Issues – Criminal Law – 1) Did the trial court err in ruling that the attorney-client privilege prevented the co-conspirator’s attorney from testifying about the co-conspirator’s proffer session with a prosecutor and a county homicide detective? 2) Was Petitioner’s Sixth Amendment Right of Confrontation violated when the trial court limited his cross-examination of multiple State witnesses? 3) Did the trial court commit reversible error by limiting Petitioner’s cross-examination of multiple State witnesses? 4) Are Petitioner’s claims regarding cross-examination of witnesses properly before this Court for review?

William Rounds, et al. v. Maryland National Capital Park and Planning Commission, et al. – Case No. 19, September Term, 2014

Issues – Local Government – 1) Whether parties seeking redress from alleged government violations of the Constitution should be required to adhere to the strict notice requirements of the Local Government Tort Claims Act? 2) Did CSA err in upholding the severe remedy of dismissal for an alleged failure to join necessary parties, despite the Complaint’s assertion that non-defendant neighbors did not oppose action? 3) Did CSA err in its factual determination that Petitioners failed to file this cause of action within the statute of limitations?

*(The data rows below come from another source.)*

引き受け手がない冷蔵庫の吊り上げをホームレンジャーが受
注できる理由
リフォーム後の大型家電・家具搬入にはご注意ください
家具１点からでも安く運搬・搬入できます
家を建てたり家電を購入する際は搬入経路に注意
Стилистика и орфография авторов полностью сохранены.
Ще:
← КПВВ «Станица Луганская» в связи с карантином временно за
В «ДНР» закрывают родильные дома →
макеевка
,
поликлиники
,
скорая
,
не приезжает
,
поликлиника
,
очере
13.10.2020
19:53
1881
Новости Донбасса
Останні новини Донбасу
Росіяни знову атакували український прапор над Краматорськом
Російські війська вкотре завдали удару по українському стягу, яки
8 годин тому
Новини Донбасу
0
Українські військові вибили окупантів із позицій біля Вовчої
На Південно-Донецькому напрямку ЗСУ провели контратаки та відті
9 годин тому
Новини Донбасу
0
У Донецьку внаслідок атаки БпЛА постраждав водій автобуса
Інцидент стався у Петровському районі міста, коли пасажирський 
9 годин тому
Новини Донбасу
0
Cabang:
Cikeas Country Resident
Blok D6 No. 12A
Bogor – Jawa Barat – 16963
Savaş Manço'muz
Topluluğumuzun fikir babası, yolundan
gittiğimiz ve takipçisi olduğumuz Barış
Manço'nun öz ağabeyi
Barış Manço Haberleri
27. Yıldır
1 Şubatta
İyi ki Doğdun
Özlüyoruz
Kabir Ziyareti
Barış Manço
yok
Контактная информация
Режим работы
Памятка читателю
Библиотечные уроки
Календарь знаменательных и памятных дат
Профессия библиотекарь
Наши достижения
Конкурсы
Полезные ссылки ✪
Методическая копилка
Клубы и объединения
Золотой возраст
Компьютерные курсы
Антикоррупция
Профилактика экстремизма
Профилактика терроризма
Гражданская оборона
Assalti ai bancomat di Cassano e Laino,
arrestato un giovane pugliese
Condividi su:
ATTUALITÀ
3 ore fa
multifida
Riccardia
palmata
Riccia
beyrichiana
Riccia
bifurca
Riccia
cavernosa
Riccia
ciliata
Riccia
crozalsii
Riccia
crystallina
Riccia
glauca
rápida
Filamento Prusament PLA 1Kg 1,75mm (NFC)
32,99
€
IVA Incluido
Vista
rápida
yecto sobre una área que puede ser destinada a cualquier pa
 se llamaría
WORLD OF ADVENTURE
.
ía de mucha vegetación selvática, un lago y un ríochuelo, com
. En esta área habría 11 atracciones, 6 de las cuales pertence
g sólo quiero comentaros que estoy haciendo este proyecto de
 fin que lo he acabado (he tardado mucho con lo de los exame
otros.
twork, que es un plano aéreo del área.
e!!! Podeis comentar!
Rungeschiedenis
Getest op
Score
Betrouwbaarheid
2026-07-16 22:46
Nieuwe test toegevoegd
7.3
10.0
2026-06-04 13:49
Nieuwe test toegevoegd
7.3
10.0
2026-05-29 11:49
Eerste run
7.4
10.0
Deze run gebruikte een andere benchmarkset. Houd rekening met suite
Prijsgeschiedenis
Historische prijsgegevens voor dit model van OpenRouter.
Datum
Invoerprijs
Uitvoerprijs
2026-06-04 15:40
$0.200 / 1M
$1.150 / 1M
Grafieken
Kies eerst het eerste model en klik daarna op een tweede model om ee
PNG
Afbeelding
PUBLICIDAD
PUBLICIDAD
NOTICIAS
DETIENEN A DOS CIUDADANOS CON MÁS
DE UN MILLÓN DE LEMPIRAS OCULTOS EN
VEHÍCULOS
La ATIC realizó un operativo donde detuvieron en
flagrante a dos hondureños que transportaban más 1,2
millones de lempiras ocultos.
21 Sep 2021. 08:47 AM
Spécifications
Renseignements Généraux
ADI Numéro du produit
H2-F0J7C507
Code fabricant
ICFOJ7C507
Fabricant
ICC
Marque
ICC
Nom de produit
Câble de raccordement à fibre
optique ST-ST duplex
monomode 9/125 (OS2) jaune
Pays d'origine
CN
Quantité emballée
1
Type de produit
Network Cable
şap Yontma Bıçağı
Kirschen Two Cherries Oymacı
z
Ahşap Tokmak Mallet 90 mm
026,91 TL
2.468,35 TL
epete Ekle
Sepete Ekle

State of Maryland v. Kenneth Martin Stachowski, Jr. – Case No. 15, September Term, 2014

Issues – Criminal Law – 1) Did CSA err in holding that a court may not order restitution as part of a plea agreement on a charge as a condition of a probation in another matter before the court, creating uncertainty in conflict with this Court’s holdings in Walczak and Lee? 2) Did CSA err in vacating only the negotiated and accepted restitution condition required of Petitioner, which was part of the plea agreement, rather than rescinding the entire plea agreement, thus allowing Petitioner the full benefit of his bargain with the State without assuming any of his negotiated burden?

Gineene Williams, etc., et al. v. Peninsula Regional Medical Center, et al. – Case No. 18, September Term, 2014

Issue – Torts – Does MD’s involuntary admission immunity statute, Health General § 10-618, apply to health care providers who evaluate an individual and decide to discharge the patient from psychiatric care?